HH: AI has the ability to further entrench already existing inequalities in society. We have to fight against that tooth and nail. What you need to make powerful AI is oceans of data and you need processing power. Who has access to oceans of data? The platform capitalists that we’ve been freely feeding our digital selves to the last ten years without questioning it. Totally not valuing our digital selves at all. No government oversight or regulation. Our digital data is going into these models for training things that we’ll never even experience or it won’t benefit our lives at all. It’s insane. It’s a natural resource that we don’t view as such. Some people compare data to oil. Right now you can’t replace the human performer. Our physical bodies are amazing, how we respond.

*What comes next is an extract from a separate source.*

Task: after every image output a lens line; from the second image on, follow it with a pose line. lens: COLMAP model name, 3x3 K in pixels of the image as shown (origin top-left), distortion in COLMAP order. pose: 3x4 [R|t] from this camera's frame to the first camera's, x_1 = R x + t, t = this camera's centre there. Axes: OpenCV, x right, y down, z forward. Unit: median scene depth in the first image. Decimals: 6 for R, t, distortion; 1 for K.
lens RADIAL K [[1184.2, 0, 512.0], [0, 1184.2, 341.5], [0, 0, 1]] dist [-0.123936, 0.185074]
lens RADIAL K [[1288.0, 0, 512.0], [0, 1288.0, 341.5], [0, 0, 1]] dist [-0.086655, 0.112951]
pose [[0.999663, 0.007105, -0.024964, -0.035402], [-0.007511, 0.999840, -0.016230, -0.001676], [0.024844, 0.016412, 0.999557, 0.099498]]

Do you better appreciate your physical body?
HH: I love my physical body, but I understand that it has its limitations. My best gift is my mediocre voice because it forced me to develop these digital appendages. If I had been born with a natural Adele voice I probably wouldn’t have done that. I have these cyborgian things to make my voice interesting, to try and transcend that. I really appreciate vocalist’s ability to respond in the moment, with memory and historical training and being present. This human desire to connect through music is innate. The Notre Dame footage featured people together singing and it’s this innate thing to emote together. There’s a reason that there moments on this record that sound liturgical, wherein I found myself craving this public moment of emotion, sharing it together. That’s something I was craving. I don’t think we evolve past that. our technology can evolve, but we don’t need to get rid of what’s wonderful about being human. People who make idiosyncratic music are in less danger of being replaced.
If you think about how pop music is written these days, it’s not artificial intelligence, but you have upwards of 20 writers and they’re basically scanning players and the communities they are involved with, it’s functioning in a similar way.

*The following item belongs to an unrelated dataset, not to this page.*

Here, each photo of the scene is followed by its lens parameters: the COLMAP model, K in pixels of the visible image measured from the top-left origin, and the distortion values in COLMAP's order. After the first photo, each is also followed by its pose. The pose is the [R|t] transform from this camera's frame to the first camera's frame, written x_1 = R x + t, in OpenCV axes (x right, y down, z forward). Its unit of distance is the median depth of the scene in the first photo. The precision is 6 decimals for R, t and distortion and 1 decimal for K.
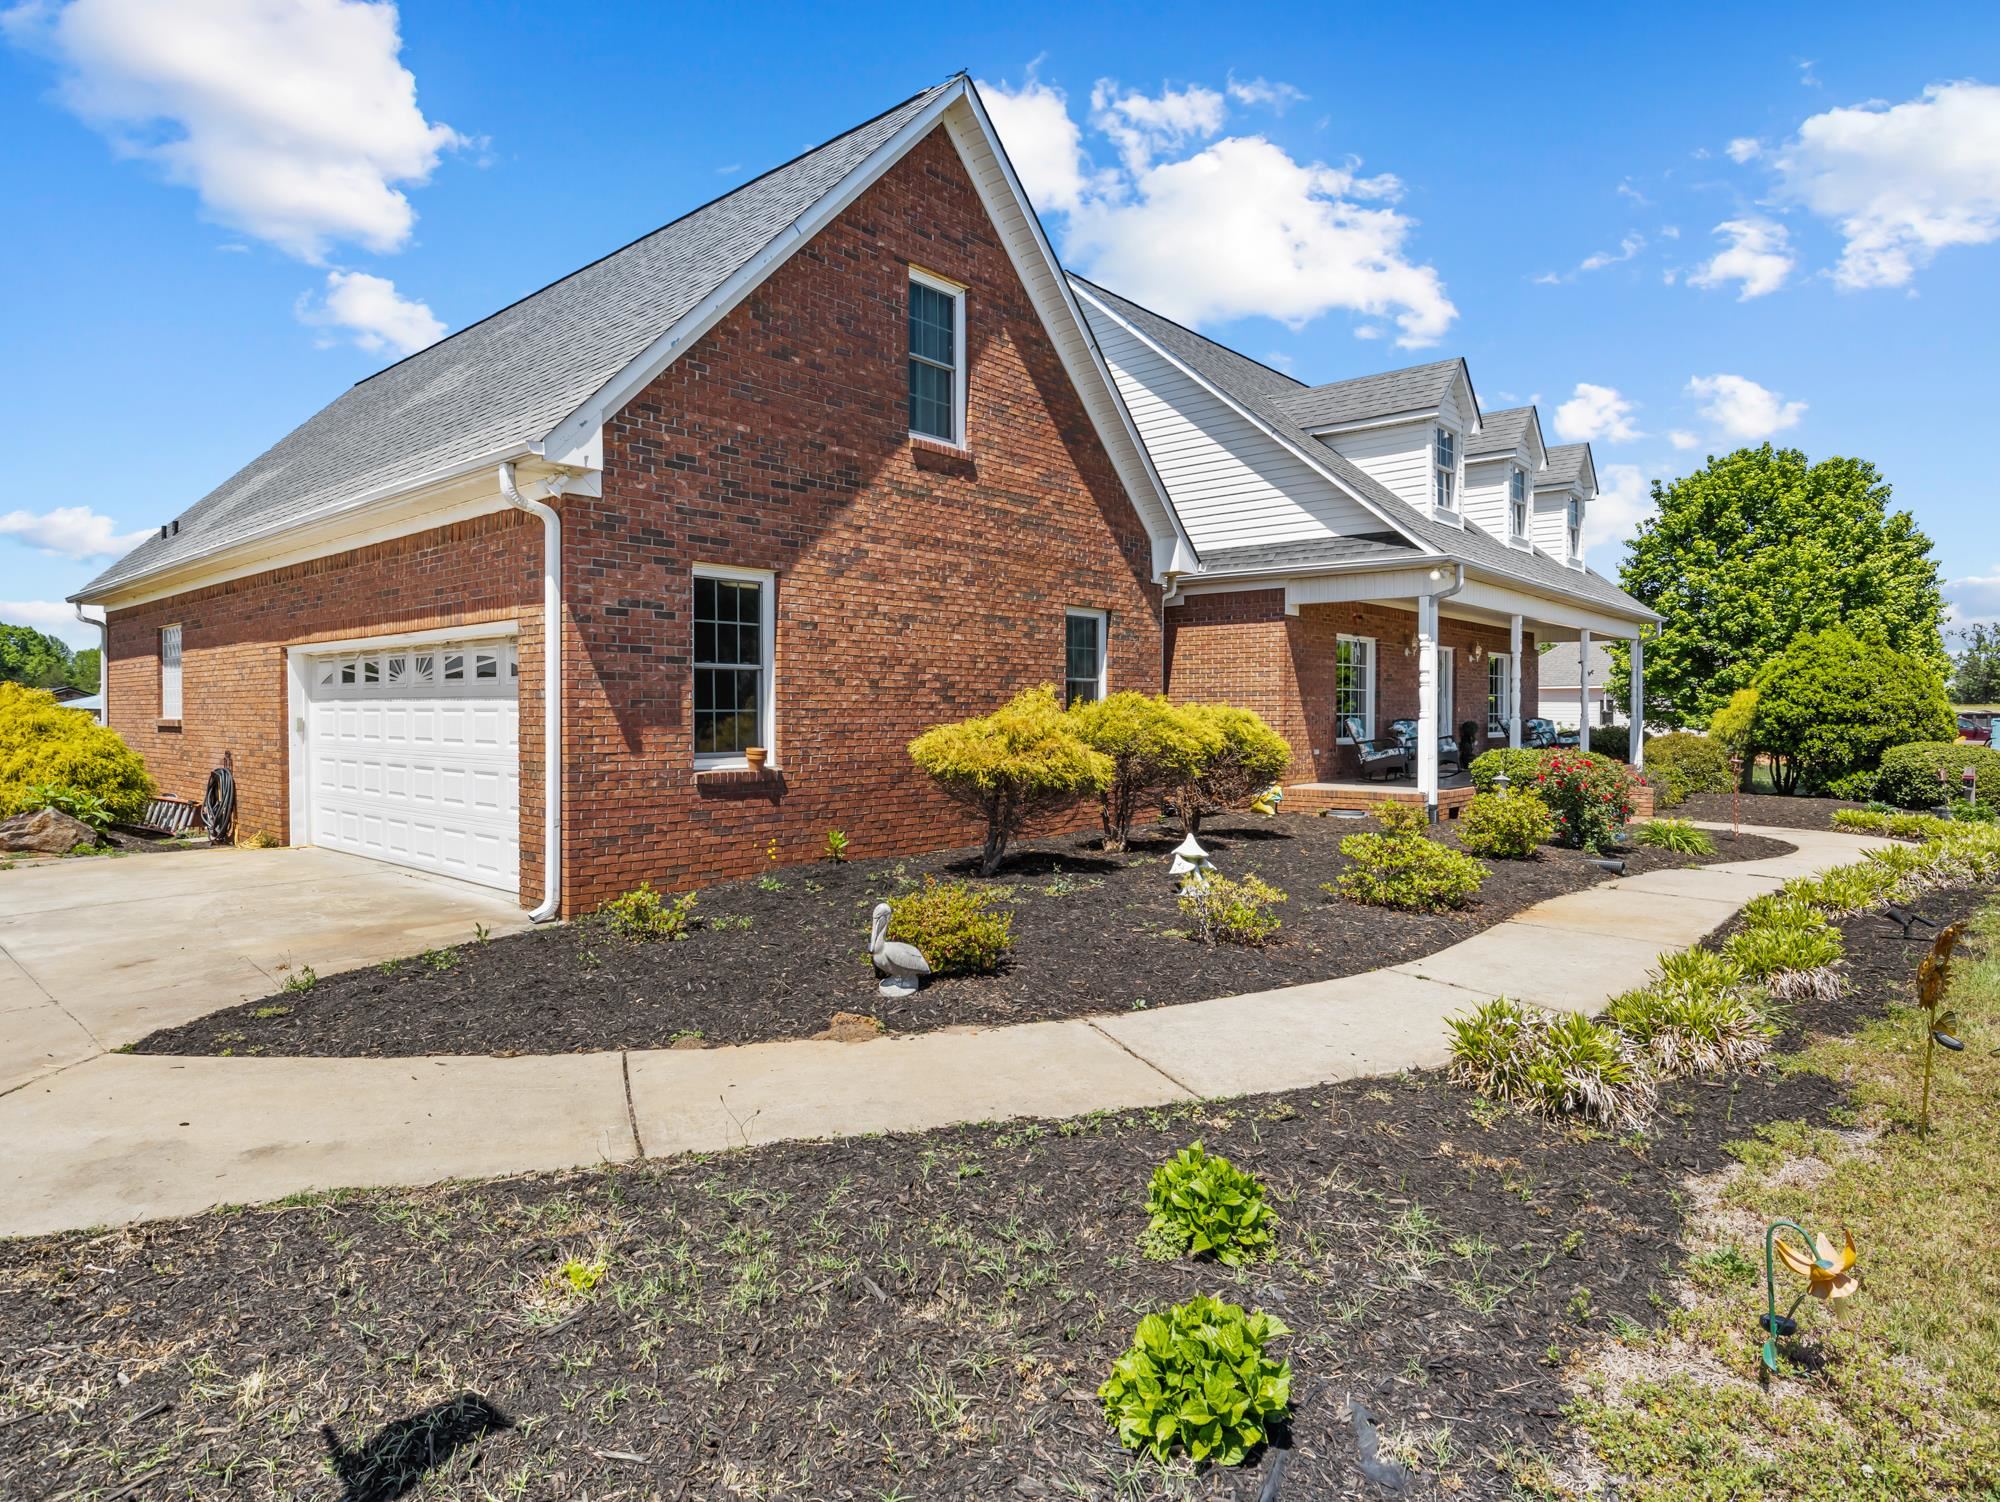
lens RADIAL K [[1129.6, 0, 997.9], [0, 1129.6, 730.9], [0, 0, 1]] dist [-0.008224, 0.000012]
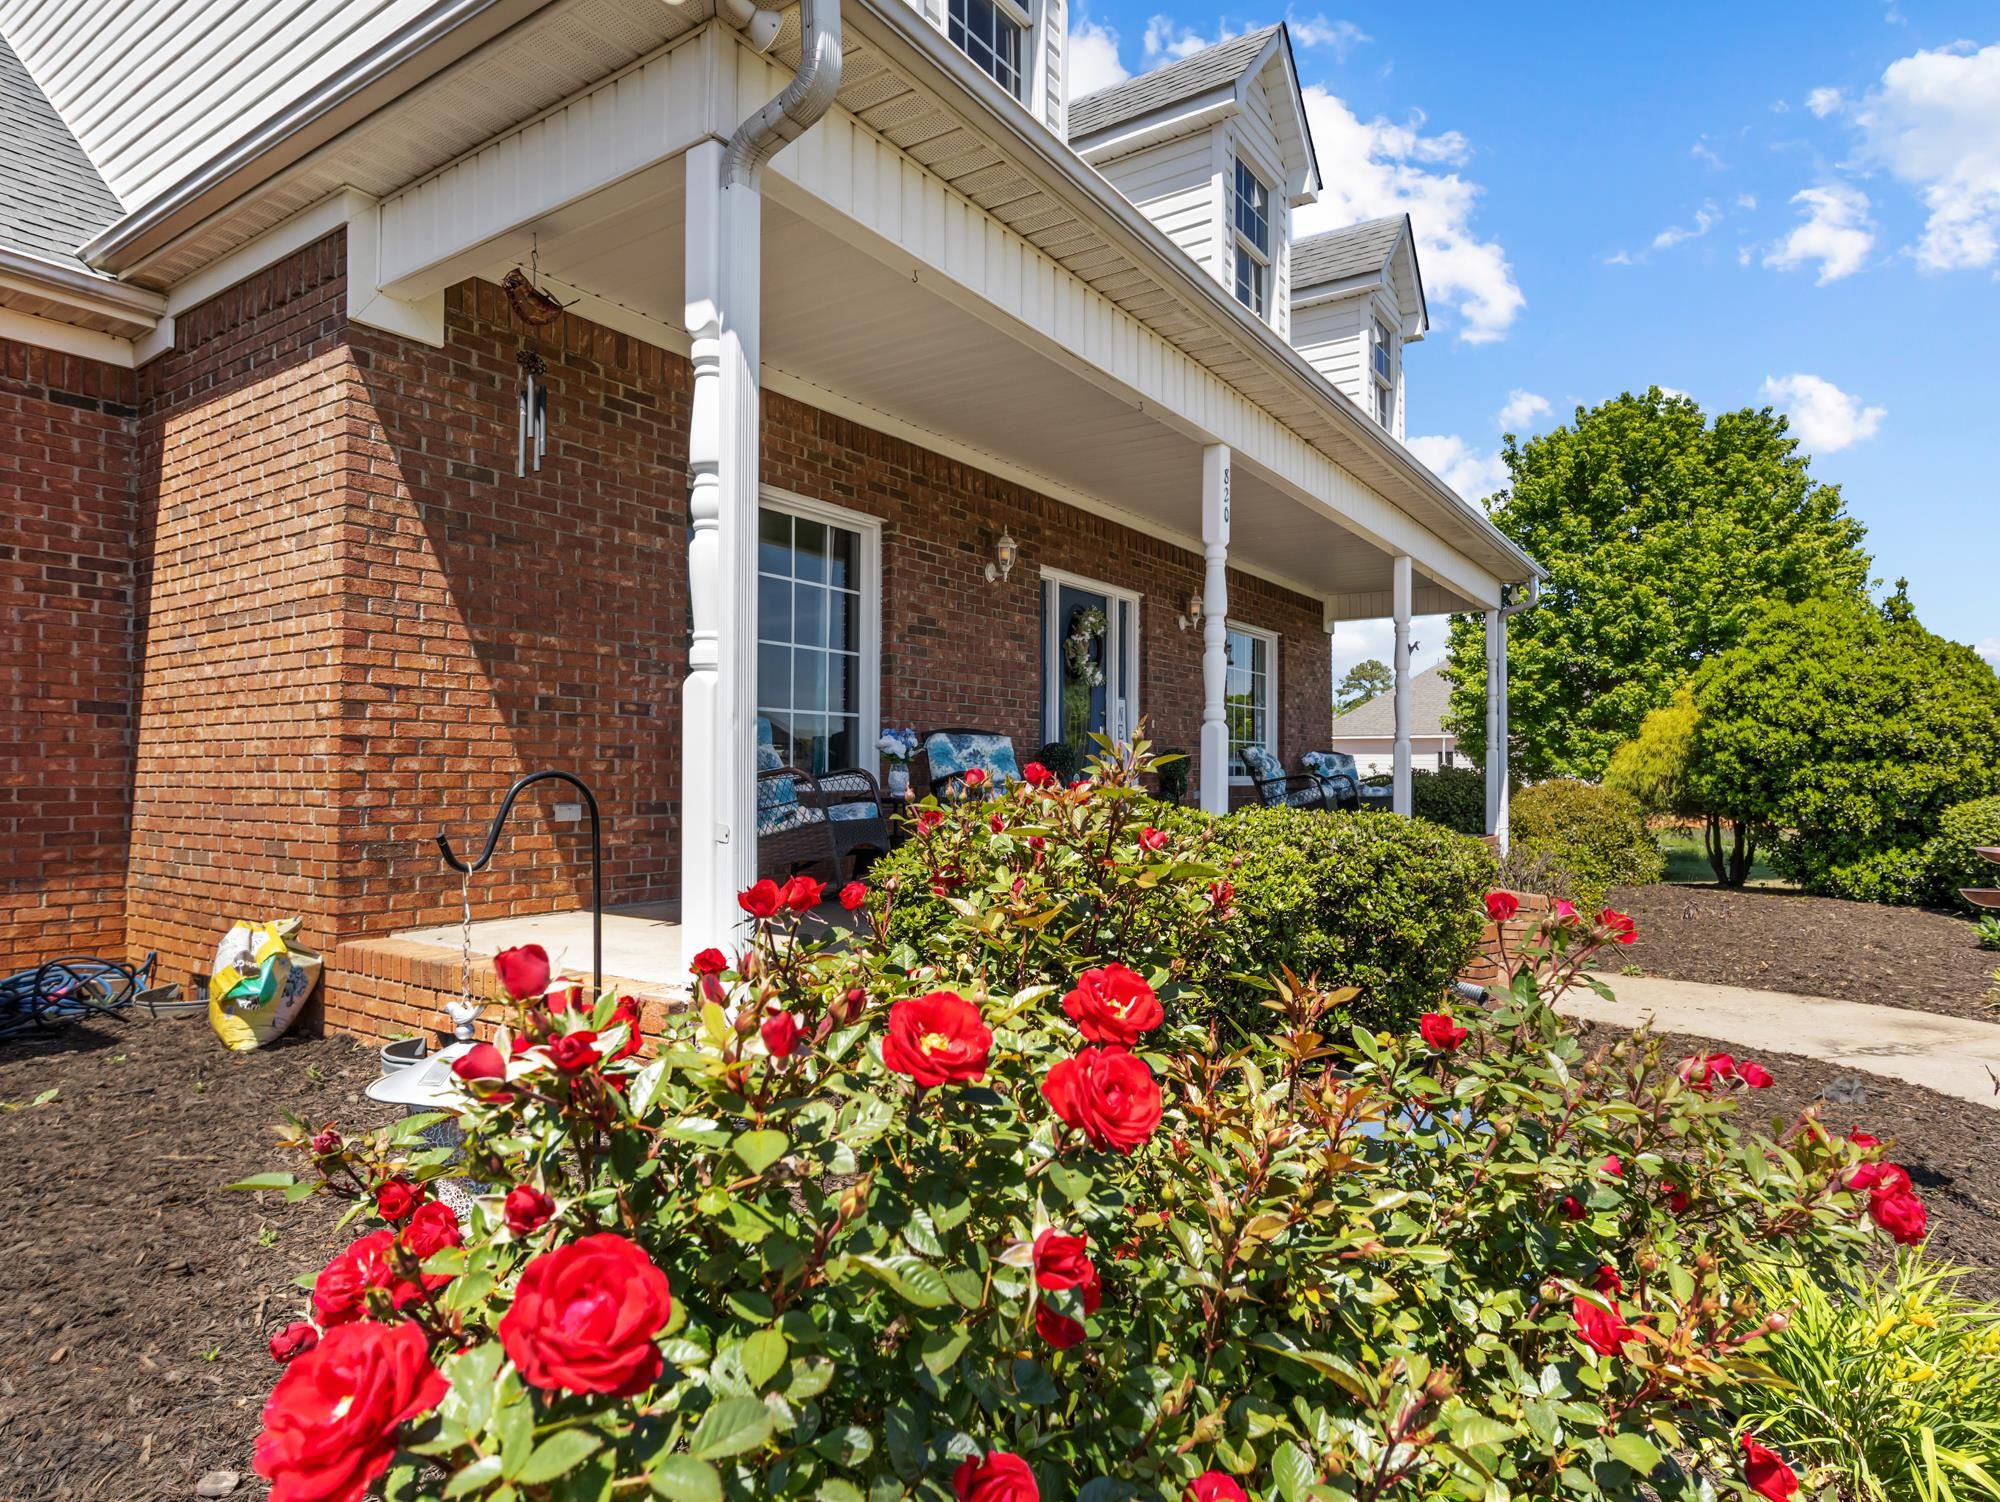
lens RADIAL K [[1132.6, 0, 1005.9], [0, 1132.6, 775.7], [0, 0, 1]] dist [-0.000729, 0.001497]
pose [[0.992254, 0.001720, 0.124210, 0.190826], [0.000146, 0.999887, -0.015016, 0.006232], [-0.124222, 0.014918, 0.992142, 0.352658]]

The first wave is just background music, there’s active listening and there’s passive listening. Passive listening generates money in a streaming society, which is also arrrrgh. Valuing a work of art by how many times it’s played is such a fucked up way of valuing something. The most important music to me and my brain development have not been things I played on repeat at a dinner party. Things I only listened to once are just as valuable.
Writing about David Behrman’s early work, Paul DeMarinis once said: “Electronic instruments are in theory freed from such compromises; they permit as pure a harmony as the human mind can imagine…[Behrman] has been able “to use really rich harmonic material without having to deal with all the weight and forward direction usually associated with harmony. Without gravity.”
HH: What you’re getting at is one of my godfathers of electronic music, John Chowning. You get these timbres that you don’t find in nature. Often technologists are trying to just emulate a piano instead of developing a new sound world. That sound world was entirely new because he came up with it and now you hear it in all these movies. I love this idea of building on the past and progressing things and having things respond to how we’ve developed to today. I love trying to figured out what Spawn can do that we can’t do.